本ディスプレイ実現のために、独自開発の有機半導体材料(PXX誘導体)を用いて、駆動力を従来比8倍※2に向上させた有機 TFTを新開発しています。あわせて、20μmの極薄フレキシブル基板上に有機TFTと有機ELを集積化する技術、巻き取りに邪魔になっていた従来の固い ICチップの代わりにやわらかい有機TFTでゲートドライバ回路を形成する技術、有機TFTと有機ELの集積回路中の全ての絶縁膜をやわらかい有機材料で 構成する技術の開発を行いました。これらの技術を組み合わせることで、世界で初めて※3曲率半径4mmの太さに巻いたり伸ばしたり を繰り返しながらの動画再生が可能な有機ELディスプレイの試作に成功しています。
ディスプレイを曲率半径4mmで巻き取りながら写真を表示(動画表示も可能)
有機半導体材料や有機絶縁膜は、溶媒に溶かすことによるインク化が容易で、塗 布・印刷プロセスでディスプレイデバイスの作製を可能にします。有機材料を用いた塗布・印刷プロセスは、従来の無機・シリコン系材料で使われていた高温・ 真空プロセスよりも、より材料使用効率が高く、大気中で少ない工程数でのデバイス形成が可能です。これにより、デバイス製造の材料消費を抑えると同時に、 低エネルギー消費、低環境負荷の実現が期待されています。今後は、さらに塗布・印刷プロセスに重点を置いて研究開発を進める予定です。

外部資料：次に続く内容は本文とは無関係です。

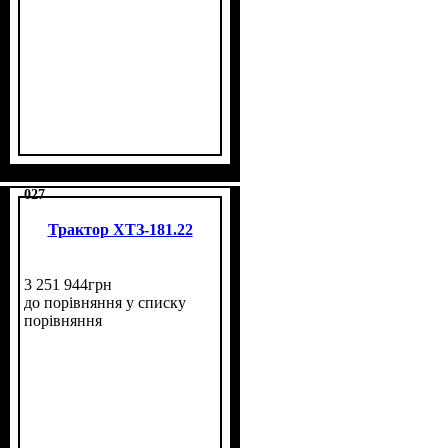
027
Трактор ХТЗ-181.22
3 251 944
грн
до порівняння
у списку
порівняння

本成果は、薄く・軽く、耐衝撃性や収納性に優れたモバイル機器の実用化につながるものと期待されます。今後は、更なる有機半導体の高性能化と信頼性の向 上を目指して研究・開発に取り組んでいきます。なお、本研究成果は、米国ワシントン州シアトル市で5月23~28日に開催のディスプレイ関連学会 SID(Society for Information Display)2010 International Symposiumに採択され、現地時間の5月27日に発表します。